Guardianship and Conservatorship - Frequently asked Questions
Each state has specific laws regarding guardianship and conservatorship for incapacitated adults. There is slight variation in the laws from state to state. For example, in some states the term guardian to refer to the duties of a guardian and a conservator. In the state of Virginia however, these are not used interchangeably, as guardians and conservators have very specific and defined roles, duties, and responsibilities.
This blog will answer some of the common questions that come up in our practice in the State of Virginia. Please feel free to reach out with additional questions as we are here to help!
What is the difference between a Guardian and a Conservator?
A Guardian is an individual appointed by the Court who is responsible for an adult’s personal affairs. Responsibilities may include making decisions about support, care, health, safety, education, treatment and residence - so decisions relating to non-financial matters. While a Conservator is an individual appointed by the Court who has legal authority to manage the estate and financial affairs of an adult the Court has found to need a conservator. That being said, the primary difference is that a Conservator is responsible for the financial affairs of an adult, and a Guardian is responsible for the personal affairs of an adult.
How can and individual avoid Guardianship and Conservatorship?
There are several ways one can avoid guardianship or conservatorship in the state of Virginia and in general. The most effective way is to have a comprehensive long term care plan and estate plan in place with supporting documents to safeguard ones self in the event that they become incapacitated. By doing good proactive planning and utilizing specific documents, one can have others acting on their expressed wishes rather than making decisions for them! One can choose who they want to have decision-making power and set specific terms and conditions to be followed. Seek out guidance from an Elder care attorney and an RN Care Manager! Some areas to explore and discuss when planning are:
Revocable Living Trust
Special Needs Trust
Durable Power of Attorney
Healthcare Durable Power of Attorney
Advance Medical Directives
Appointing a Protective Payee or Representative Payee
POLST - program should also be explored for specific individuals. https://polst.org
Can I be appointed as a Conservator even if I have not been appointed as an Adult’s Guardian or vice versa?
Simply put yes. Oftentimes, a Judge will appoint one person as Conservator and another person as a Guardian. The Judge may also appoint an individual to act in both roles.
What is a Guardian Ad Litem and what services do they provide?
Guardian Ad Litem (GAL) means “guardian of the suit”. A GAL is an attorney appointed by a Judge to help the Court in making a decision. The GAL does not represent a person. Instead, the GAL gives the Court independent views about what may be best for the respondent. The GAL may conduct interviews and investigations, make reports to the Court and participate in the Court hearings.

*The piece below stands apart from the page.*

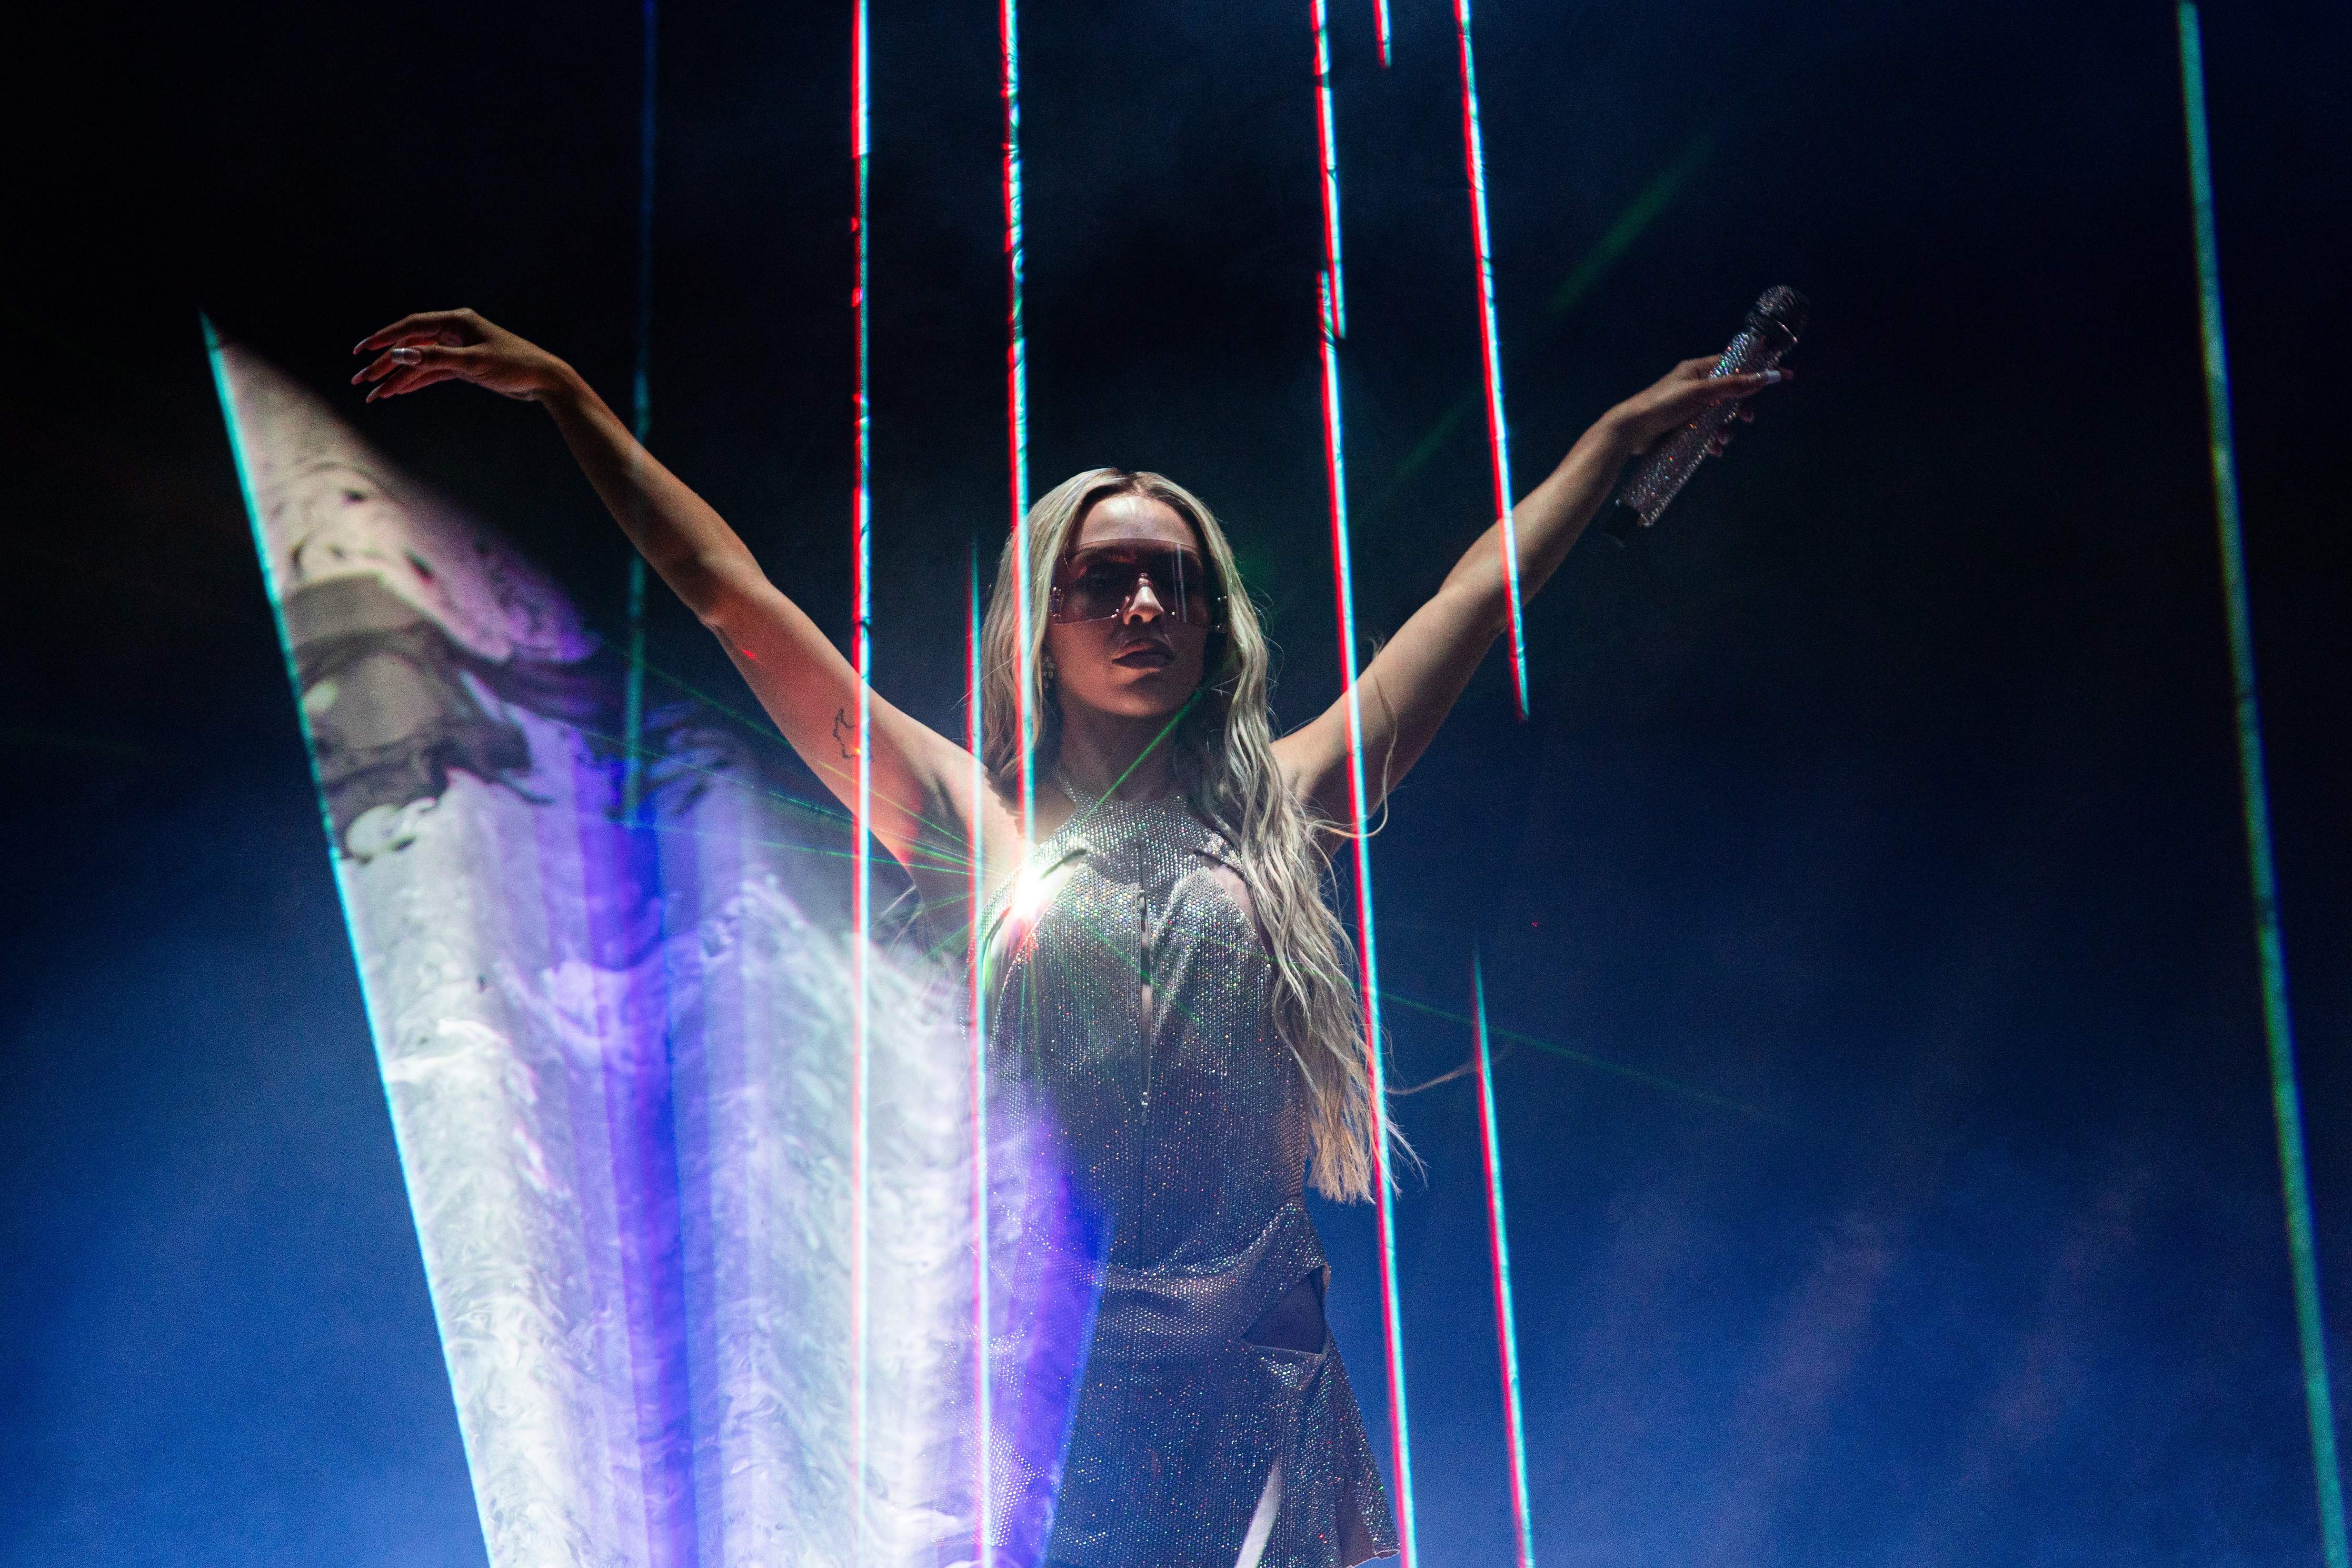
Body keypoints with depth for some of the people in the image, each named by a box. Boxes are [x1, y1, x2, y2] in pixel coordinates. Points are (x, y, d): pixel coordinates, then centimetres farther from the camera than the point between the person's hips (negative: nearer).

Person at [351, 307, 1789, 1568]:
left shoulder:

Aside from Guardianship or Conservatorship what are other less restrictive options?
Options need to be explored and executed while an individual is still competent!
• Durable medical power of attorney: This document allows an individual to choose the person they want to make medical decisions if they are unable to do so.
• Durable power of attorney: This document allows an individual to choose the person they want to make money and property decisions for them if they are unable to do so.
• Representative Payee: The Social Security Administration may name someone to receive and manage an individual’s Social Security Benefits on his/her behalf. With the recommendation of a medical professional, you can be appointed as a representative payee by your local Social Security Administration Office.
Some other areas of importance:
• Limited Guardianship: In a limited guardianship, a Court Order will specifically designate what decisions the guardian may make and what decisions the individual can continue to make on their own. For instance, if you are seeking guardianship for making medical decisions, the Court Order may specify that the individual will retain their right to vote, get married and/or rent an apartment.
• Limited Conservatorship: In a limited conservatorship, a Court Order will specifically designate what financial decisions the conservator may make and what decisions the individual can continue to make on their own. You can petition for a limited guardianship when the individual has financial resources or an estate beyond Social Security Benefits.
Can an incapacitated person get his/her rights back?
Yes! The incapacitated person, the guardian/conservator, or any other person may file a petition for full or partial restoration of capacity with the Court. The Court may determine that the incapacitated person has regained capacity to manage his or her affairs and order that the person’s rights be fully or partially restored
How we can help:
We are able to perform a comprehensive mental health, cognitive evaluation to determine whether an individual is competent to execute documents or incapacitated and in need of a Guardian or Conservator. A thorough health history, chronology, and review of the client’s presentation, clinical circumstances, and past and present events are reviewed. In some circumstances, as legally appropriate information is also obtained from those most familiar with the client’s overall health situation, including recent events, and circumstances. The cognitive assessment generally takes place in the client’s home environment which may include assisted living, independent living, a personal care home, etc. After the onsite evaluation I completed, a detailed report is generated including impressions and recommendations. The report generated may be used for a variety of purposes including Guardianship/Conservatorship and long term planning.